Re: Re: Re: Re: Re: humans are not the most valuable organisms on the planet

Posted by maxmccauley on 01-01-2008 in Are humans the most valuable organisms on the planet?

"Again, you're framing what is "valuable" in your own terms."

You are accusing me of the exact same thing that you are doing. What does value have anything to do with what we do to the planet? The question has absolutely NOTHING to do with interaction with the planet...that is of course unless that is how you define valuable.

"For that matter, what planets have we saved to date?"

Read my post, I admit multiple times that right now we cause more harm than good to this planet but that we have the POTENTIAL to save many planets in the future. NASA currently has a team working on a plan to intercept any asteroids that may hit the planet in the not-so-distant future...what I am saying isn't all science fiction. This is real stuff, and humans are the only organisms on the planet who can do anything about it.

"What inherent value is there in exploring or colonizing space...We're quickly exterminating life on our current home, and that doesn't merit us anything but contempt"

You are basing the definition of value entirely on our effect on the planet. That is it. I am trying to look at it in a bigger picture, the human race isn't confined to this one planet. We have already demonstrated that we can leave. Maybe we'll destroy this one but save many more. Wouldn't that make us valuable? I guess the definition of value varies, but if we save 1000 inhabited planets from asteroids I think most would agree we did a good thing.

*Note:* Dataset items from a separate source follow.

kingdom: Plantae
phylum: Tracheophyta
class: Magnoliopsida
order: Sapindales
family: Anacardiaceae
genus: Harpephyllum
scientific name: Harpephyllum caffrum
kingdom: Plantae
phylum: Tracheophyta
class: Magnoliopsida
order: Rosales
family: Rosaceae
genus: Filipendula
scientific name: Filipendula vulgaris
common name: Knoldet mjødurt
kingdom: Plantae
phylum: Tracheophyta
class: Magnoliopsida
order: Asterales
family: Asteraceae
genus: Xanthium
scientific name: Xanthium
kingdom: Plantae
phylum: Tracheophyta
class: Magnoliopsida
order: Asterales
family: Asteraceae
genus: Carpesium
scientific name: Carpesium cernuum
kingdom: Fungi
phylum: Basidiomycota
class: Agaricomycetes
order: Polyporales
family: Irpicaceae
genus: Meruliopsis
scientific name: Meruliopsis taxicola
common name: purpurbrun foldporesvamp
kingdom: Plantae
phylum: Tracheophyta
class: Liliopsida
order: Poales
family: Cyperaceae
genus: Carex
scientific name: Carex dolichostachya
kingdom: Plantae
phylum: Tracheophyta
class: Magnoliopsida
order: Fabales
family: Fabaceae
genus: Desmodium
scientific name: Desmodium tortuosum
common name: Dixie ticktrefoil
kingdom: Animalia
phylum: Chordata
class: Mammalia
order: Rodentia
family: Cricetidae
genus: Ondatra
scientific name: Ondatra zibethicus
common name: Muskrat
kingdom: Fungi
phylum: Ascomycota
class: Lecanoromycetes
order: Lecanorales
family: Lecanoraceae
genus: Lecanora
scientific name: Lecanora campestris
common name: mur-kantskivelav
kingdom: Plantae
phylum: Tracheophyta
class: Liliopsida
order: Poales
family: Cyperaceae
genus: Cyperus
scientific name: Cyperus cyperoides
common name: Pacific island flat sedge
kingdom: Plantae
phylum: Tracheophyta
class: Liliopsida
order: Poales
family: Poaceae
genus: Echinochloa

"Most organisms on this planet are quite happy to engage with one another in relationships that are sustainable, and were sustainable for millions of years."

... Most organisms just kill each other and eat each other. Or infect and kill each other. I don't understand what this means, animals kill each other the same way humans do...humans are just much more effective.

I don't understand the self-hating culture that seems to be the new fad among (in particular) Americans. We were killing the planet much more in 1950 than we are now. Humans are gaining awareness of the importance to protect the planet. People don't have an SUV because they enjoy polluting, they have one because it is convenient. We are now, so I hear, starting to create hybrid-SUVs and other vehicles that will help reduce the negative effect we have on the planet. We are working towards helping save this planet and have the potential to save many others. Dogs aren't trying to save the planet. Neither are birds or the AIDS virus.

Another question I think is pertinent to this discussion is how valuable is earth? Earth will be destroyed, it is a matter of when not if. We all know it is going to hurl off into the sun eventually, and likely find a different way to die long before it does that. IF humans find a way to not kill themselves off, wouldn't the simple fact that we have a much much longer life span than this planet lead you to believe that we are meant for bigger and better things? There is no way we will stay on this one planet. Hopefully by that time humans will have matured as a race and we will benefit the universe, unlike what we have done so far with this planet.

In response to: Re: Re: Re: Re: humans are not the most valuable organisms on the planet

Again, you're framing what is "valuable" in your own terms. What inherent value is there in exploring or colonizing space? For that matter, what planets have we saved to date? We're quickly exterminating life on our current home, and that doesn't merit us anything but contempt. Most organisms on this planet are quite happy to engage with one another in relationships that are sustainable, and were sustainable for millions of years. For 200,000 years humans engaged in these same relationships. Now we have a culture of death, having killed 98% of the planet's old-growth forests (replacing them with unsustainable tree plantations), eliminated 90% of the large fish in the oceans in the last 50 years alone, and are heating up the planet's atmosphere at a worrying pace (en.wikipedia.org/wiki/Clathrate_gun_hypothesis). All of this for MySpace, Big Macs, and air conditioning.